Document structure recognition data:

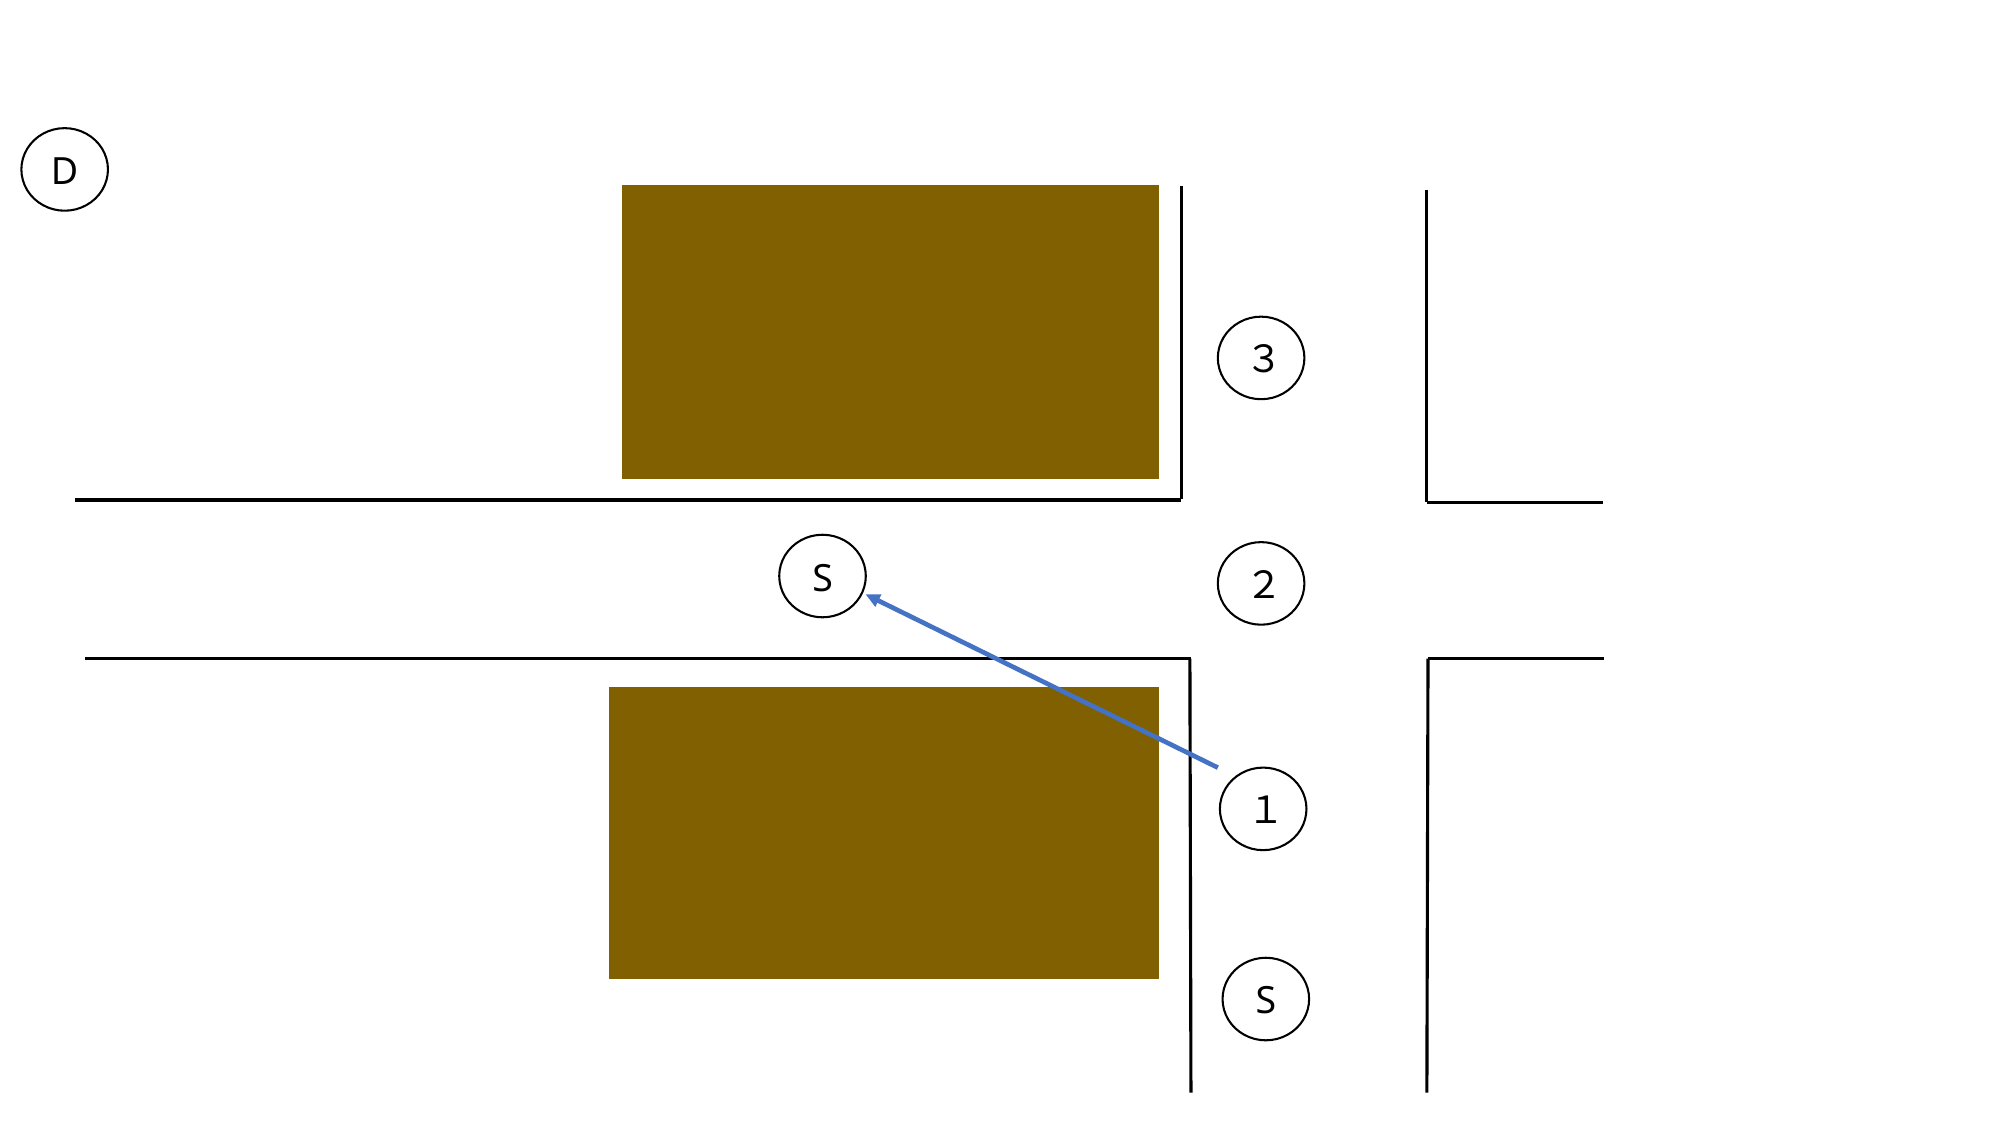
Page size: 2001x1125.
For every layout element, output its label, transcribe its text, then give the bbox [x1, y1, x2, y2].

text_box １ [1218, 766, 1308, 852]
text_box S [778, 533, 867, 619]
text_box ３ [1216, 315, 1306, 401]
text_box ２ [1216, 541, 1306, 626]
text_box D [20, 127, 109, 212]
text_box [622, 185, 1159, 479]
text_box S [1221, 956, 1311, 1042]
text_box [609, 687, 1159, 979]
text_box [865, 594, 1218, 768]
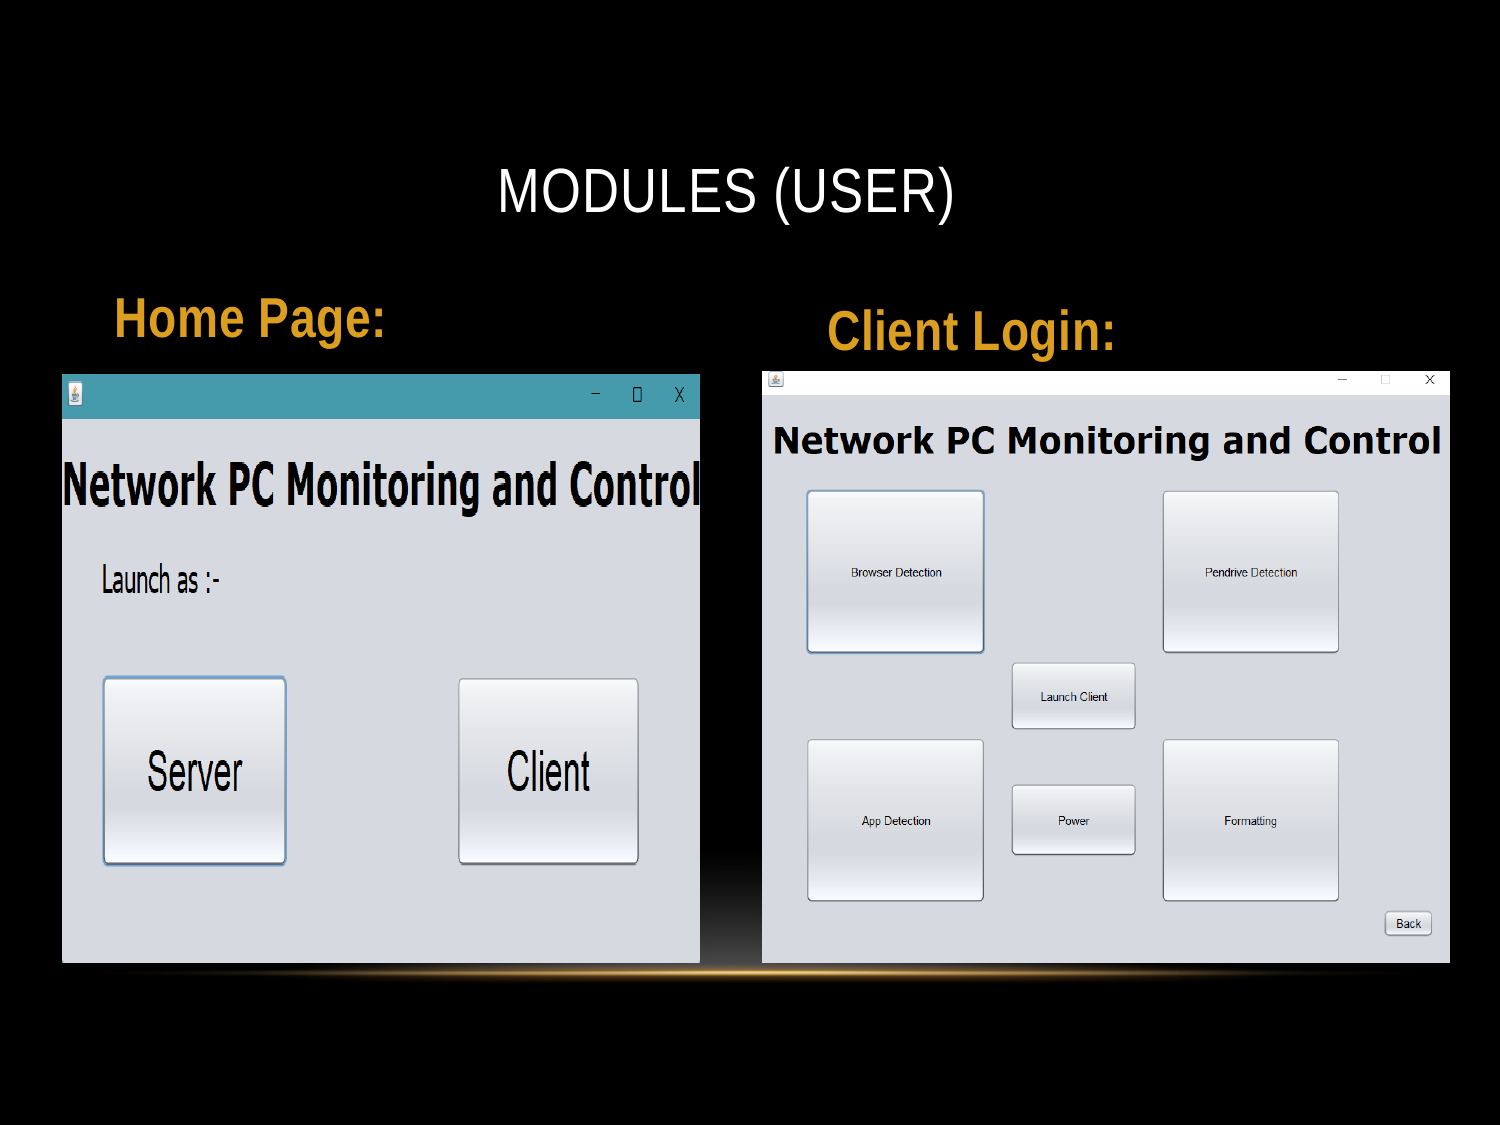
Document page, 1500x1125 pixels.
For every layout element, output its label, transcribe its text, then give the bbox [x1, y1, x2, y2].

title Modules (User) [99, 45, 1400, 233]
list Home Page: [99, 262, 713, 357]
picture [0, 0, 1500, 1125]
list Client Login: [812, 311, 1400, 370]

• _Task to complete_
Transcribe the whole of the data exactly, minus any pictures.

• _Finished task_
Page size: 2001x1125.
For every layout element, output its label, transcribe its text, then give the bbox [x1, y1, x2, y2].

text_box １ [1218, 766, 1308, 852]
text_box S [778, 533, 867, 619]
text_box ３ [1216, 315, 1306, 401]
text_box ２ [1216, 541, 1306, 626]
text_box D [20, 127, 109, 212]
text_box [622, 185, 1159, 479]
text_box S [1221, 956, 1311, 1042]
text_box [609, 687, 1159, 979]
text_box [865, 594, 1218, 768]
Document page, 1500x1125 pixels.
For every layout element, output its label, transcribe its text, then give the bbox [x1, y1, x2, y2].

title Modules (User) [99, 45, 1400, 233]
list Home Page: [99, 262, 713, 357]
picture [0, 0, 1500, 1125]
list Client Login: [812, 311, 1400, 370]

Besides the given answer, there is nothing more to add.